I for one am concerned that as time goes on the damage Paul Steigerwald and Bob Errey do to young and new hockey fans may be irreversible
— TPB Derek (@TPBderek) January 11, 2014
I agree with this, at least to some degree. Steigerwald and Errey are the voices of the Penguins for most people, despite Hockey Hall of Famer Mike Lange still doing his thing on the radio alongside analyst Phil Bourque. Considering the Pens’ remarkable local TV ratings, Root Sports dictates the agenda when it comes to game broadcasts.
It’s evident Steigerwald and Errey gloss over the Penguins’ errors more than their radio counterparts, and part of that difference may be attributed to Root Sports management. Since the brand change from FSN Pittsburgh to Root, it feels like the broadcasts are more partisan than they used to be.
Not that we should expect a team’s media partners to function completely objectively, but the primary job of any broadcaster is to report the action accurately. There’s never any doubt that Lange is playing it straight, a reputation he’s earned in four decades of expert work. His legendary status was built on much more than fun catch phrases, which any longtime listener would be able to tell you.

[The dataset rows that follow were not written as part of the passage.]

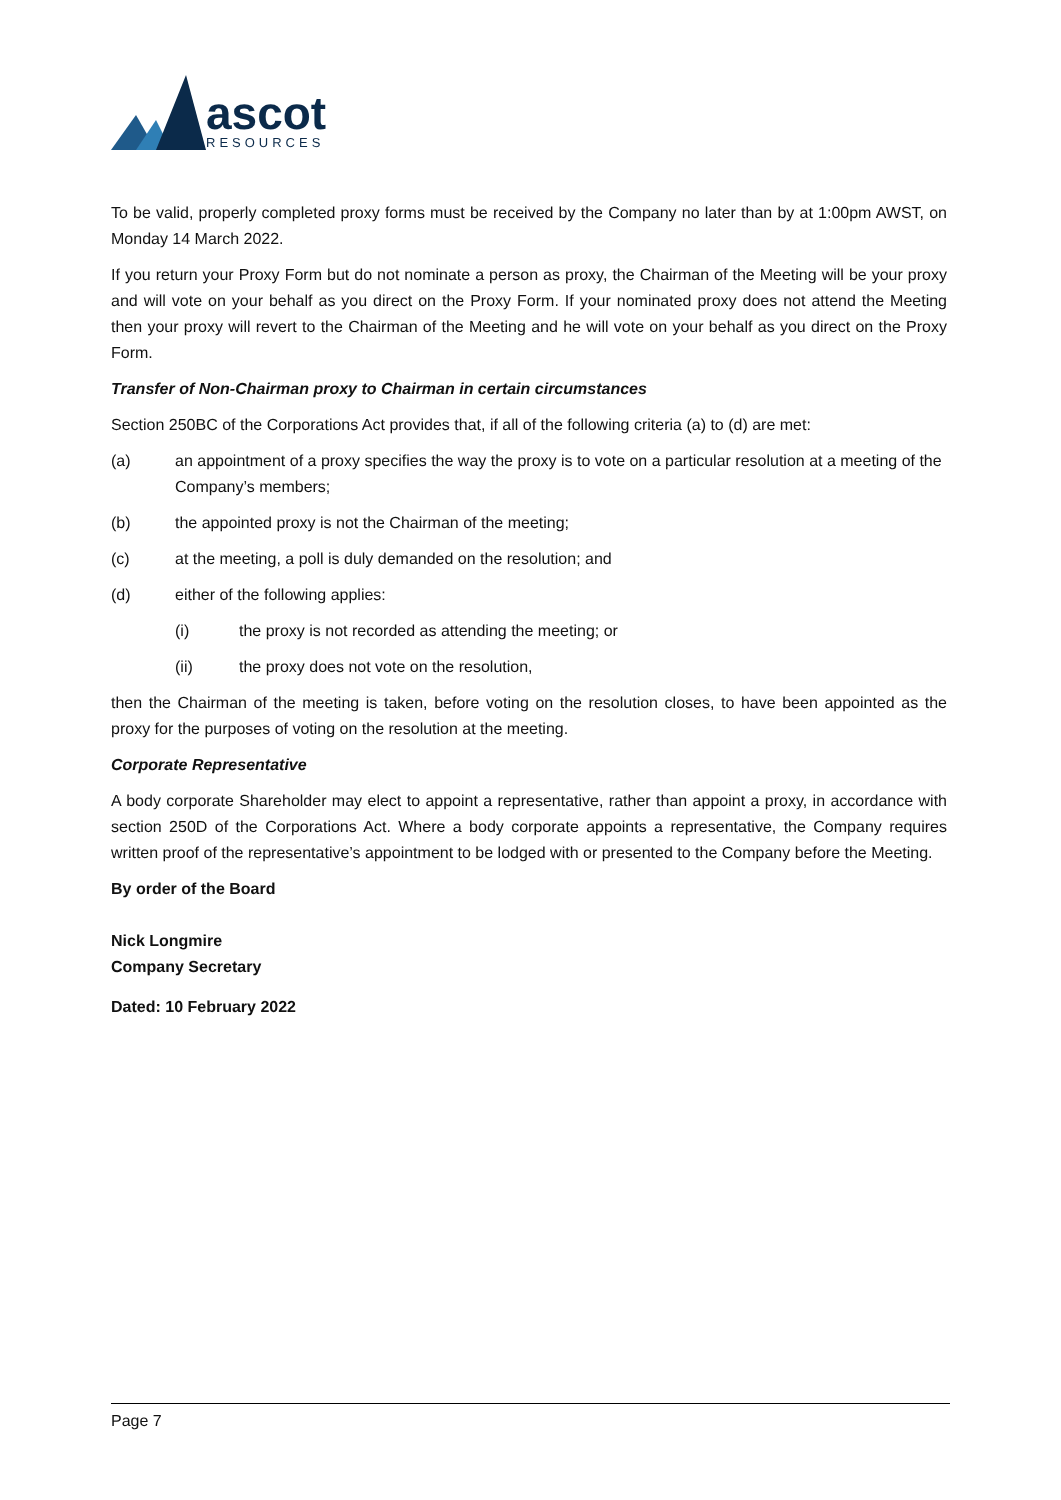ascot
RESOURCES
To be valid, properly completed proxy forms must be received by the Company no later than by at 1:00pm AWST, on Monday 14 March 2022.
If you return your Proxy Form but do not nominate a person as proxy, the Chairman of the Meeting will be your proxy and will vote on your behalf as you direct on the Proxy Form. If your nominated proxy does not attend the Meeting then your proxy will revert to the Chairman of the Meeting and he will vote on your behalf as you direct on the Proxy Form.
Transfer of Non-Chairman proxy to Chairman in certain circumstances
Section 250BC of the Corporations Act provides that, if all of the following criteria (a) to (d) are met:
(a) an appointment of a proxy specifies the way the proxy is to vote on a particular resolution at a meeting of the Company’s members;
(b) the appointed proxy is not the Chairman of the meeting;
(c) at the meeting, a poll is duly demanded on the resolution; and
(d) either of the following applies:
(i) the proxy is not recorded as attending the meeting; or
(ii) the proxy does not vote on the resolution,
then the Chairman of the meeting is taken, before voting on the resolution closes, to have been appointed as the proxy for the purposes of voting on the resolution at the meeting.
Corporate Representative
A body corporate Shareholder may elect to appoint a representative, rather than appoint a proxy, in accordance with section 250D of the Corporations Act. Where a body corporate appoints a representative, the Company requires written proof of the representative’s appointment to be lodged with or presented to the Company before the Meeting.
By order of the Board
Nick Longmire
Company Secretary
Dated: 10 February 2022
Page 7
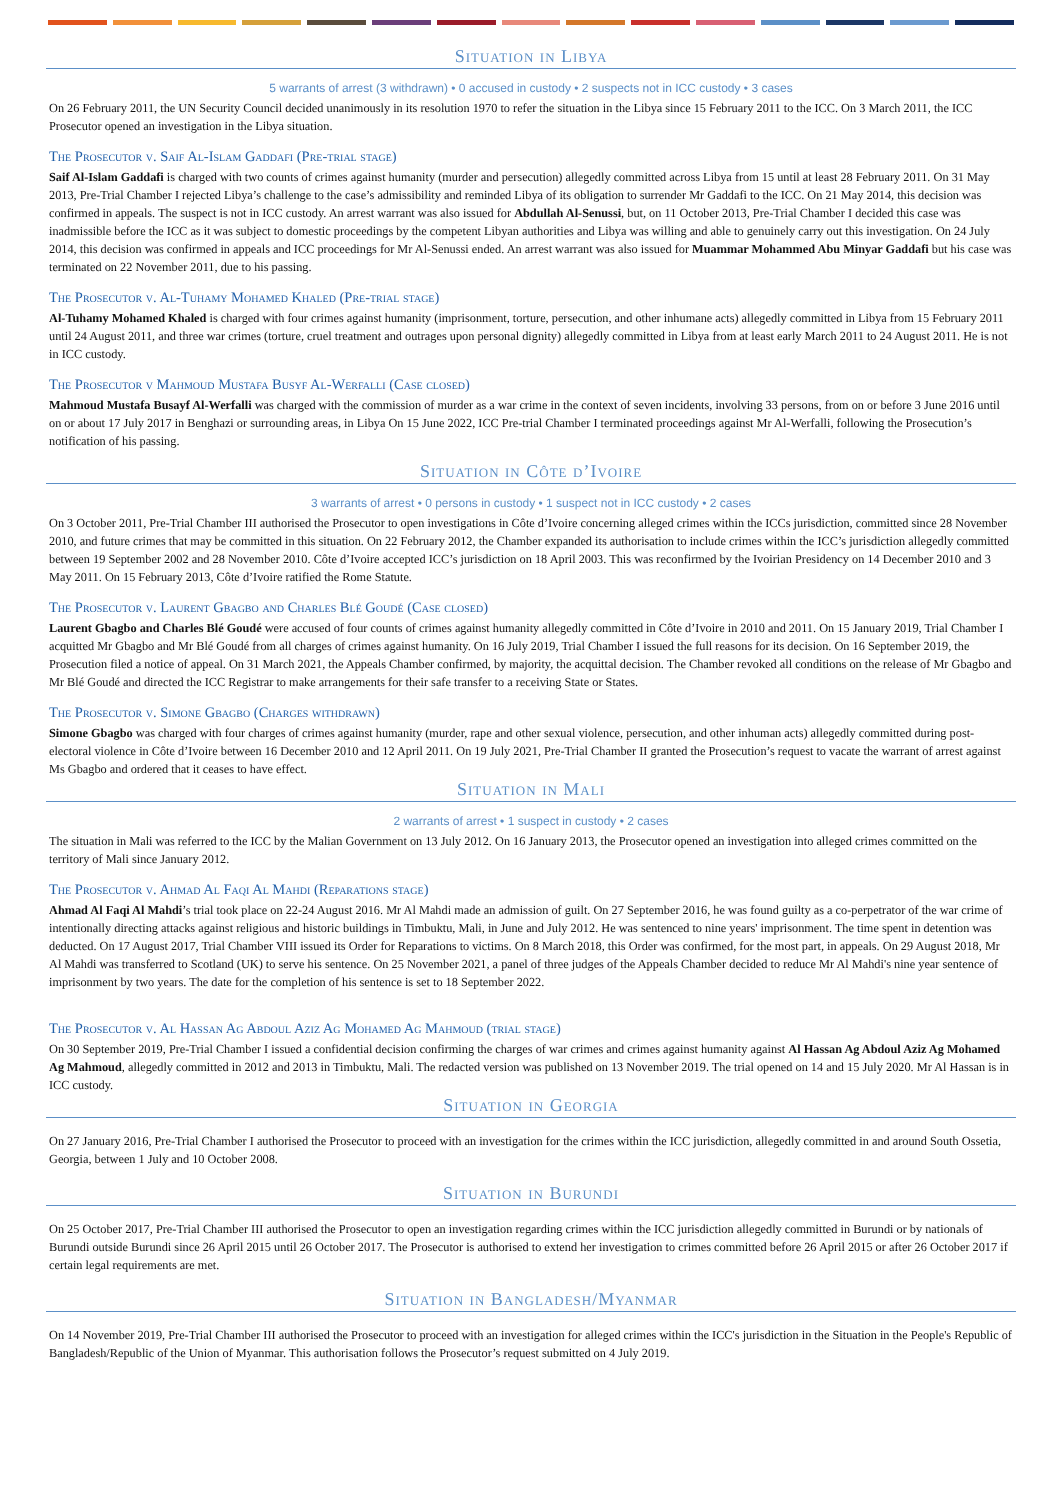Situation in Libya
5 warrants of arrest (3 withdrawn) • 0 accused in custody • 2 suspects not in ICC custody • 3 cases
On 26 February 2011, the UN Security Council decided unanimously in its resolution 1970 to refer the situation in the Libya since 15 February 2011 to the ICC. On 3 March 2011, the ICC Prosecutor opened an investigation in the Libya situation.
The Prosecutor v. Saif Al-Islam Gaddafi (Pre-trial stage)
Saif Al-Islam Gaddafi is charged with two counts of crimes against humanity (murder and persecution) allegedly committed across Libya from 15 until at least 28 February 2011. On 31 May 2013, Pre-Trial Chamber I rejected Libya’s challenge to the case’s admissibility and reminded Libya of its obligation to surrender Mr Gaddafi to the ICC. On 21 May 2014, this decision was confirmed in appeals. The suspect is not in ICC custody. An arrest warrant was also issued for Abdullah Al-Senussi, but, on 11 October 2013, Pre-Trial Chamber I decided this case was inadmissible before the ICC as it was subject to domestic proceedings by the competent Libyan authorities and Libya was willing and able to genuinely carry out this investigation. On 24 July 2014, this decision was confirmed in appeals and ICC proceedings for Mr Al-Senussi ended. An arrest warrant was also issued for Muammar Mohammed Abu Minyar Gaddafi but his case was terminated on 22 November 2011, due to his passing.
The Prosecutor v. Al-Tuhamy Mohamed Khaled (Pre-trial stage)
Al-Tuhamy Mohamed Khaled is charged with four crimes against humanity (imprisonment, torture, persecution, and other inhumane acts) allegedly committed in Libya from 15 February 2011 until 24 August 2011, and three war crimes (torture, cruel treatment and outrages upon personal dignity) allegedly committed in Libya from at least early March 2011 to 24 August 2011. He is not in ICC custody.
The Prosecutor v Mahmoud Mustafa Busyf Al-Werfalli (Case closed)
Mahmoud Mustafa Busayf Al-Werfalli was charged with the commission of murder as a war crime in the context of seven incidents, involving 33 persons, from on or before 3 June 2016 until on or about 17 July 2017 in Benghazi or surrounding areas, in Libya On 15 June 2022, ICC Pre-trial Chamber I terminated proceedings against Mr Al-Werfalli, following the Prosecution’s notification of his passing.
Situation in Côte d’Ivoire
3 warrants of arrest • 0 persons in custody • 1 suspect not in ICC custody • 2 cases
On 3 October 2011, Pre-Trial Chamber III authorised the Prosecutor to open investigations in Côte d’Ivoire concerning alleged crimes within the ICCs jurisdiction, committed since 28 November 2010, and future crimes that may be committed in this situation. On 22 February 2012, the Chamber expanded its authorisation to include crimes within the ICC’s jurisdiction allegedly committed between 19 September 2002 and 28 November 2010. Côte d’Ivoire accepted ICC’s jurisdiction on 18 April 2003. This was reconfirmed by the Ivoirian Presidency on 14 December 2010 and 3 May 2011. On 15 February 2013, Côte d’Ivoire ratified the Rome Statute.
The Prosecutor v. Laurent Gbagbo and Charles Blé Goudé (Case closed)
Laurent Gbagbo and Charles Blé Goudé were accused of four counts of crimes against humanity allegedly committed in Côte d’Ivoire in 2010 and 2011. On 15 January 2019, Trial Chamber I acquitted Mr Gbagbo and Mr Blé Goudé from all charges of crimes against humanity. On 16 July 2019, Trial Chamber I issued the full reasons for its decision. On 16 September 2019, the Prosecution filed a notice of appeal. On 31 March 2021, the Appeals Chamber confirmed, by majority, the acquittal decision. The Chamber revoked all conditions on the release of Mr Gbagbo and Mr Blé Goudé and directed the ICC Registrar to make arrangements for their safe transfer to a receiving State or States.
The Prosecutor v. Simone Gbagbo (Charges withdrawn)
Simone Gbagbo was charged with four charges of crimes against humanity (murder, rape and other sexual violence, persecution, and other inhuman acts) allegedly committed during post-electoral violence in Côte d’Ivoire between 16 December 2010 and 12 April 2011. On 19 July 2021, Pre-Trial Chamber II granted the Prosecution’s request to vacate the warrant of arrest against Ms Gbagbo and ordered that it ceases to have effect.
Situation in Mali
2 warrants of arrest • 1 suspect in custody • 2 cases
The situation in Mali was referred to the ICC by the Malian Government on 13 July 2012. On 16 January 2013, the Prosecutor opened an investigation into alleged crimes committed on the territory of Mali since January 2012.
The Prosecutor v. Ahmad Al Faqi Al Mahdi (Reparations stage)
Ahmad Al Faqi Al Mahdi’s trial took place on 22-24 August 2016. Mr Al Mahdi made an admission of guilt. On 27 September 2016, he was found guilty as a co-perpetrator of the war crime of intentionally directing attacks against religious and historic buildings in Timbuktu, Mali, in June and July 2012. He was sentenced to nine years' imprisonment. The time spent in detention was deducted. On 17 August 2017, Trial Chamber VIII issued its Order for Reparations to victims. On 8 March 2018, this Order was confirmed, for the most part, in appeals. On 29 August 2018, Mr Al Mahdi was transferred to Scotland (UK) to serve his sentence. On 25 November 2021, a panel of three judges of the Appeals Chamber decided to reduce Mr Al Mahdi's nine year sentence of imprisonment by two years. The date for the completion of his sentence is set to 18 September 2022.
The Prosecutor v. Al Hassan Ag Abdoul Aziz Ag Mohamed Ag Mahmoud (trial stage)
On 30 September 2019, Pre-Trial Chamber I issued a confidential decision confirming the charges of war crimes and crimes against humanity against Al Hassan Ag Abdoul Aziz Ag Mohamed Ag Mahmoud, allegedly committed in 2012 and 2013 in Timbuktu, Mali. The redacted version was published on 13 November 2019. The trial opened on 14 and 15 July 2020. Mr Al Hassan is in ICC custody.
Situation in Georgia
On 27 January 2016, Pre-Trial Chamber I authorised the Prosecutor to proceed with an investigation for the crimes within the ICC jurisdiction, allegedly committed in and around South Ossetia, Georgia, between 1 July and 10 October 2008.
Situation in Burundi
On 25 October 2017, Pre-Trial Chamber III authorised the Prosecutor to open an investigation regarding crimes within the ICC jurisdiction allegedly committed in Burundi or by nationals of Burundi outside Burundi since 26 April 2015 until 26 October 2017. The Prosecutor is authorised to extend her investigation to crimes committed before 26 April 2015 or after 26 October 2017 if certain legal requirements are met.
Situation in Bangladesh/Myanmar
On 14 November 2019, Pre-Trial Chamber III authorised the Prosecutor to proceed with an investigation for alleged crimes within the ICC's jurisdiction in the Situation in the People's Republic of Bangladesh/Republic of the Union of Myanmar. This authorisation follows the Prosecutor’s request submitted on 4 July 2019.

Steigerwald’s call is (usually) competent, but his delivery has a little too much marketing sheen for my taste. The Penguins and their stars are plenty good enough to let their play stand on its own merit, a fact the Root broadcast doesn’t jive with. (This is not to impeach the work of reporter Dan Potash, host Rob King and studio analyst Jay Caufield, all of whom I hold in high regard.)
For that matter, I don’t share Rocco’s views on Errey. Can he get carried away defending or lauding the Pens? Yes, but he’s entertaining while doing it. I can forgive a lot of ills if a broadcaster makes me laugh. Also, I think Errey’s ability to describe why certain things happen on the ice is very good, which is essentially why has the job.
Nevertheless, Root’s rooting tendencies do have an affect on all of us, even if we believe ourselves impervious to outside influences. It’s easier to get along than disagree, so some newer Penguins fans probably think the hockey world revolves around the flightless fowl more than it actually does.
That mentality is good for the franchise’s health and its continued growth in popularity, but it doesn’t make for better hockey fans. As much as that may bother some of us, it’s a trade the Penguins and Root are willing to make.